Instructions to follow
Output the span of lines from the one that contains "富邦媒體科技股份有限公司 統編：27365925" through the end of the records, inclusive, exactly as written and free of pictures.

—————

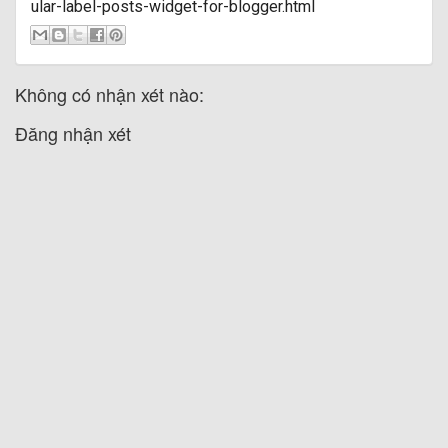
ular-label-posts-widget-for-blogger.html
Không có nhận xét nào:
Đăng nhận xét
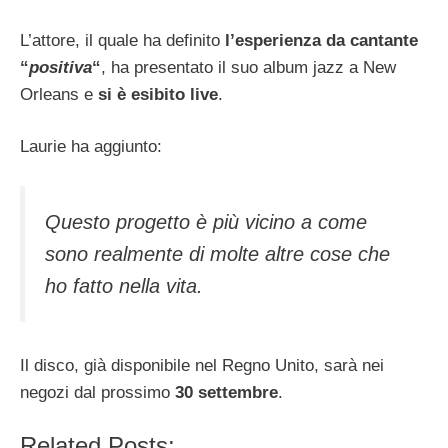
L’attore, il quale ha definito
l’esperienza da cantante
“
positiva
“
, ha presentato il suo album jazz a New
Orleans e
si è esibito live
.
Laurie ha aggiunto:
Questo progetto è più vicino a come
sono realmente di molte altre cose che
ho fatto nella vita.
Il disco, già disponibile nel Regno Unito, sarà nei
negozi dal prossimo
30 settembre
.
Related Posts:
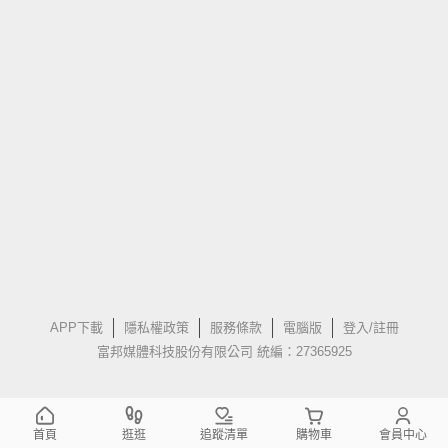
APP下載
隱私權政策
服務條款
電腦版
登入/註冊
富邦媒體科技股份有限公司 統編：27365925
首頁
逛逛
追蹤清單
購物車
會員中心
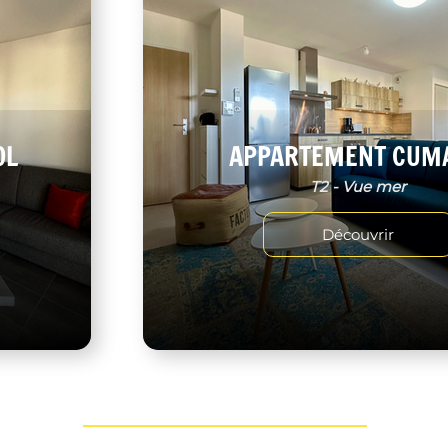
OL
APPARTEMENT CUM
T2 - Vue mer
Découvrir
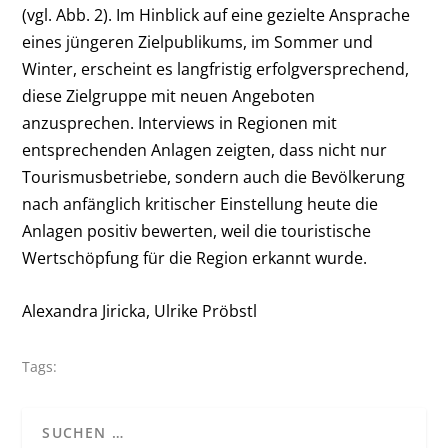
(vgl. Abb. 2). Im Hinblick auf eine gezielte Ansprache
eines jüngeren Zielpublikums, im Sommer und
Winter, erscheint es langfristig erfolgversprechend,
diese Zielgruppe mit neuen Angeboten
anzusprechen. Interviews in Regionen mit
entsprechenden Anlagen zeigten, dass nicht nur
Tourismusbetriebe, sondern auch die Bevölkerung
nach anfänglich kritischer Einstellung heute die
Anlagen positiv bewerten, weil die touristische
Wertschöpfung für die Region erkannt wurde.
Alexandra Jiricka, Ulrike Pröbstl
Tags:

—————

Expected answer
富邦媒體科技股份有限公司 統編：27365925
首頁
逛逛
追蹤清單
購物車
會員中心
OL
APPARTEMENT CUM
T2 - Vue mer
Découvrir
(vgl. Abb. 2). Im Hinblick auf eine gezielte Ansprache
eines jüngeren Zielpublikums, im Sommer und
Winter, erscheint es langfristig erfolgversprechend,
diese Zielgruppe mit neuen Angeboten
anzusprechen. Interviews in Regionen mit
entsprechenden Anlagen zeigten, dass nicht nur
Tourismusbetriebe, sondern auch die Bevölkerung
nach anfänglich kritischer Einstellung heute die
Anlagen positiv bewerten, weil die touristische
Wertschöpfung für die Region erkannt wurde.
Alexandra Jiricka, Ulrike Pröbstl
Tags:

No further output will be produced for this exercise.